- Cover art by Galia Durant

EP by Psapp
- Released: September 26, 2005
- Genre: Electronica
- Length: 19:41
- Label: Domino
- Producer: Carim Clasmann Galia Durant

Psapp chronology
| Tiger, My Friend (2004) | Early Cats and Tracks EP (2005) | The Only Thing I Ever Wanted (2006) |

= Early Cats and Tracks =

Early Cats and Tracks is the fourth EP released by electronica band Psapp. Unlike the band‘s other EPs, Early Cats and Tracks was released exclusively as a digital download through the iTunes Store rather than on vinyl record.

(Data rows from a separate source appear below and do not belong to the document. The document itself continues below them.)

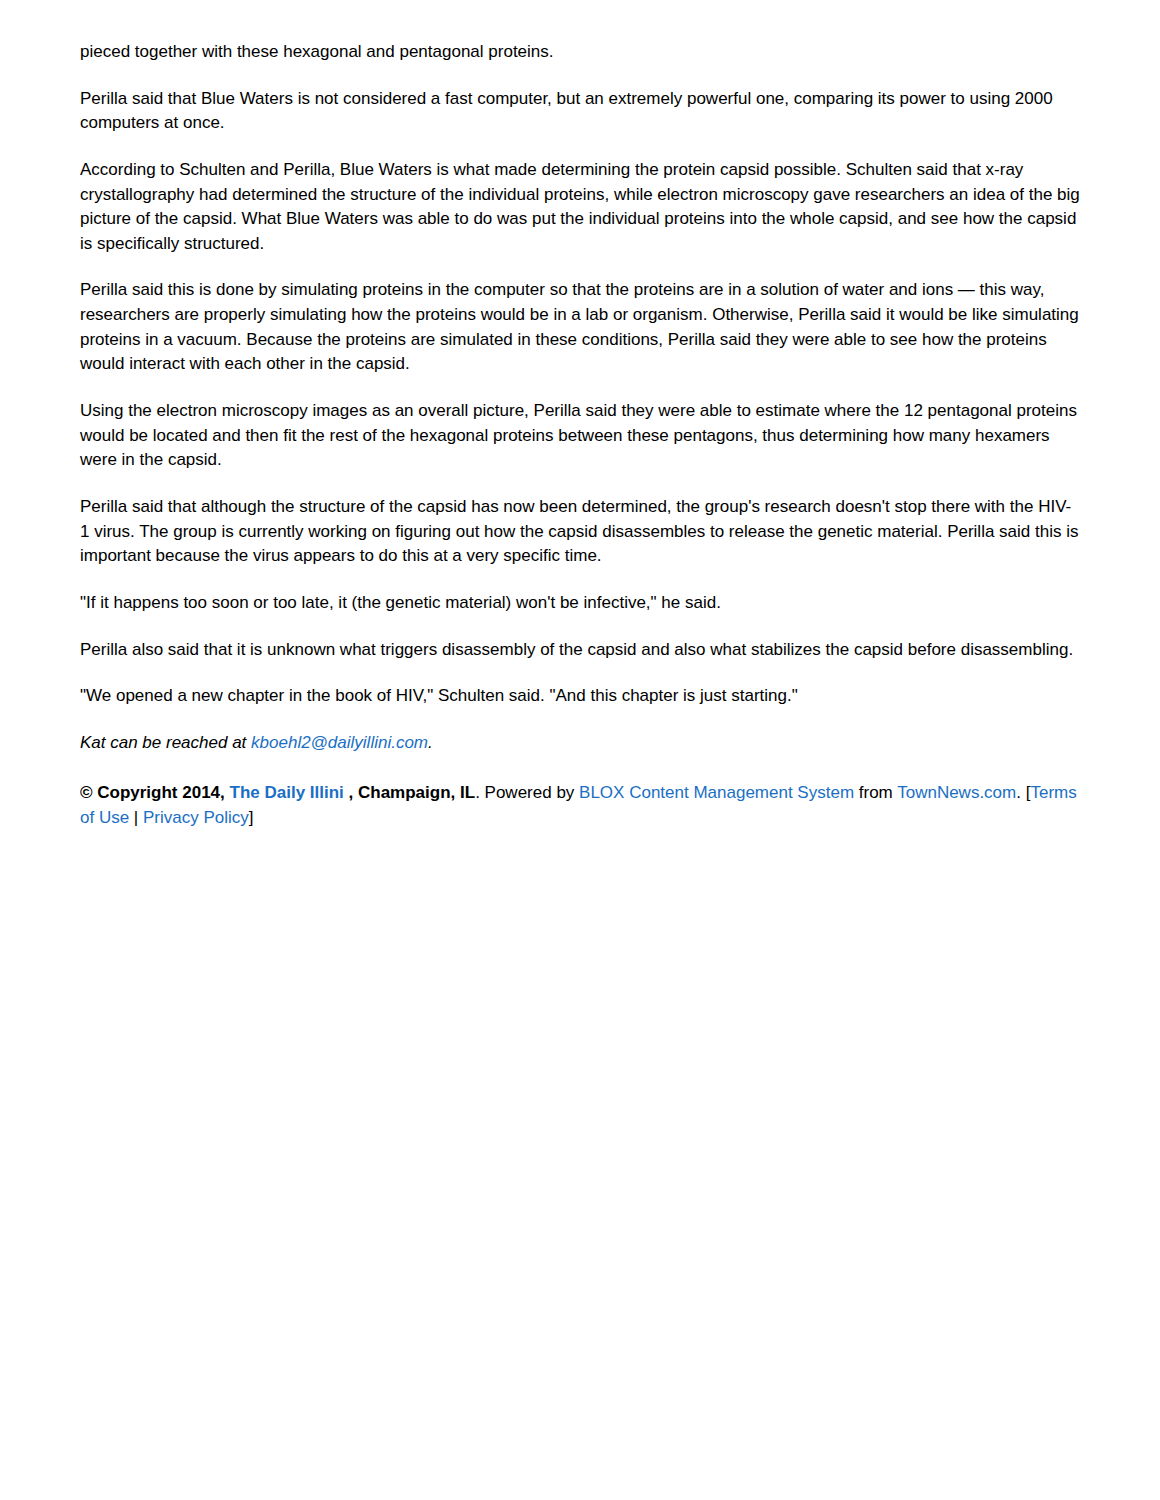pieced together with these hexagonal and pentagonal proteins.
Perilla said that Blue Waters is not considered a fast computer, but an extremely powerful one, comparing its power to using 2000 computers at once.
According to Schulten and Perilla, Blue Waters is what made determining the protein capsid possible. Schulten said that x-ray crystallography had determined the structure of the individual proteins, while electron microscopy gave researchers an idea of the big picture of the capsid. What Blue Waters was able to do was put the individual proteins into the whole capsid, and see how the capsid is specifically structured.
Perilla said this is done by simulating proteins in the computer so that the proteins are in a solution of water and ions — this way, researchers are properly simulating how the proteins would be in a lab or organism. Otherwise, Perilla said it would be like simulating proteins in a vacuum. Because the proteins are simulated in these conditions, Perilla said they were able to see how the proteins would interact with each other in the capsid.
Using the electron microscopy images as an overall picture, Perilla said they were able to estimate where the 12 pentagonal proteins would be located and then fit the rest of the hexagonal proteins between these pentagons, thus determining how many hexamers were in the capsid.
Perilla said that although the structure of the capsid has now been determined, the group's research doesn't stop there with the HIV-1 virus. The group is currently working on figuring out how the capsid disassembles to release the genetic material. Perilla said this is important because the virus appears to do this at a very specific time.
"If it happens too soon or too late, it (the genetic material) won't be infective," he said.
Perilla also said that it is unknown what triggers disassembly of the capsid and also what stabilizes the capsid before disassembling.
"We opened a new chapter in the book of HIV," Schulten said. "And this chapter is just starting."
Kat can be reached at kboehl2@dailyillini.com.
© Copyright 2014, The Daily Illini , Champaign, IL. Powered by BLOX Content Management System from TownNews.com. [Terms of Use | Privacy Policy]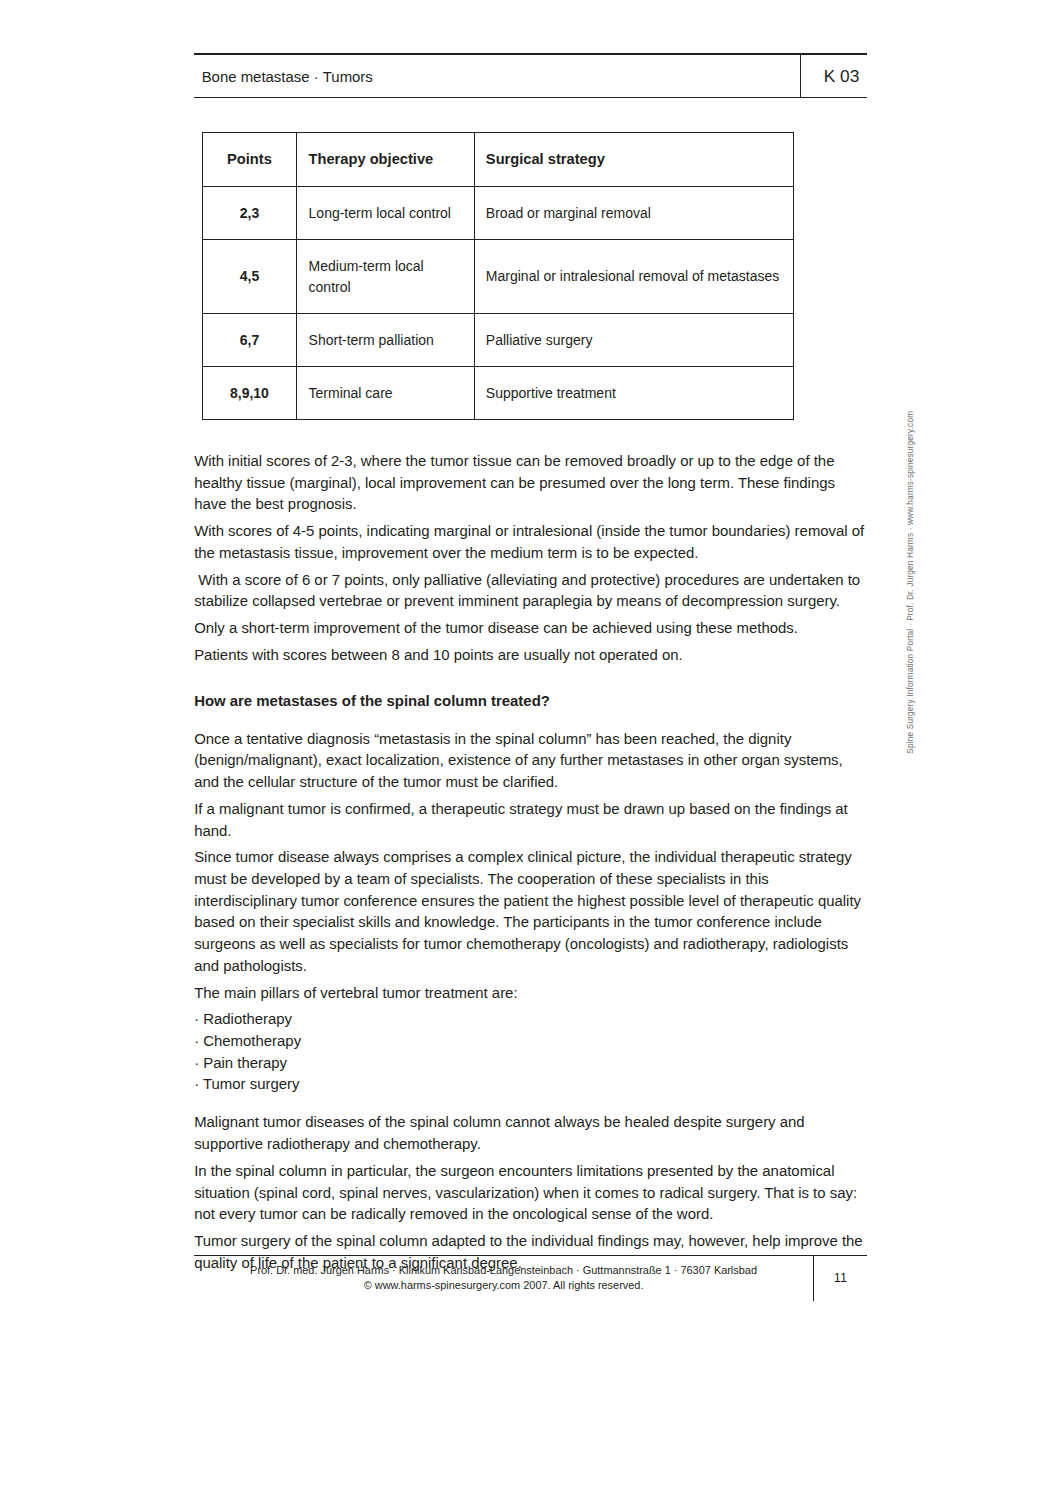Spine Surgery Information Portal · Prof. Dr. Jürgen Harms · www.harms-spinesurgery.com
Bone metastase · Tumors
K 03
| Points | Therapy objective | Surgical strategy |
| --- | --- | --- |
| 2,3 | Long-term local control | Broad or marginal removal |
| 4,5 | Medium-term local control | Marginal or intralesional removal of metastases |
| 6,7 | Short-term palliation | Palliative surgery |
| 8,9,10 | Terminal care | Supportive treatment |
With initial scores of 2-3, where the tumor tissue can be removed broadly or up to the edge of the healthy tissue (marginal), local improvement can be presumed over the long term. These findings have the best prognosis.
With scores of 4-5 points, indicating marginal or intralesional (inside the tumor boundaries) removal of the metastasis tissue, improvement over the medium term is to be expected.
With a score of 6 or 7 points, only palliative (alleviating and protective) procedures are undertaken to stabilize collapsed vertebrae or prevent imminent paraplegia by means of decompression surgery.
Only a short-term improvement of the tumor disease can be achieved using these methods.
Patients with scores between 8 and 10 points are usually not operated on.
How are metastases of the spinal column treated?
Once a tentative diagnosis “metastasis in the spinal column” has been reached, the dignity (benign/malignant), exact localization, existence of any further metastases in other organ systems, and the cellular structure of the tumor must be clarified.
If a malignant tumor is confirmed, a therapeutic strategy must be drawn up based on the findings at hand.
Since tumor disease always comprises a complex clinical picture, the individual therapeutic strategy must be developed by a team of specialists. The cooperation of these specialists in this interdisciplinary tumor conference ensures the patient the highest possible level of therapeutic quality based on their specialist skills and knowledge. The participants in the tumor conference include surgeons as well as specialists for tumor chemotherapy (oncologists) and radiotherapy, radiologists and pathologists.
The main pillars of vertebral tumor treatment are:
Radiotherapy
Chemotherapy
Pain therapy
Tumor surgery
Malignant tumor diseases of the spinal column cannot always be healed despite surgery and supportive radiotherapy and chemotherapy.
In the spinal column in particular, the surgeon encounters limitations presented by the anatomical situation (spinal cord, spinal nerves, vascularization) when it comes to radical surgery. That is to say: not every tumor can be radically removed in the oncological sense of the word.
Tumor surgery of the spinal column adapted to the individual findings may, however, help improve the quality of life of the patient to a significant degree.
Prof. Dr. med. Jürgen Harms · Klinikum Karlsbad-Langensteinbach · Guttmannstraße 1 · 76307 Karlsbad
© www.harms-spinesurgery.com 2007. All rights reserved.
11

The EP is often overlooked, possibly due to its digital distribution, and the fact that the only new track on the album is "In My Head". The band did not announce plans to release the EP on a more conventional format (such as CD or Vinyl).

==Track listing==

| No. | Title | Length |
|---|---|---|
| 1. | "Dirt Is Falling" | 3:37 |
| 2. | "Do Something Wrong" | 3:49 |
| 3. | "Grand Opening" | 3:46 |
| 4. | "Side Dish" | 3:22 |
| 5. | "Biskitt" | 1:46 |
| 6. | "In My Head" | 3:21 |

==Personnel==

Psapp

- Carim Clasmann
- Galia Durant

Additional personnel

- Mark Glover - clarinet, "Dirt Is Falling"
- Shawn Lee - vocals, "Grand Opening"

==Notes==

- "Biskitt" was originally released on Do Something Wrong.
- "Grand Opening" and "Do Something Wrong" were originally released on Rear Moth.
- "Dirt Is Falling" and "Side Dish" were originally released on Northdown.
- "Side Dish" was later released on the Hi EP.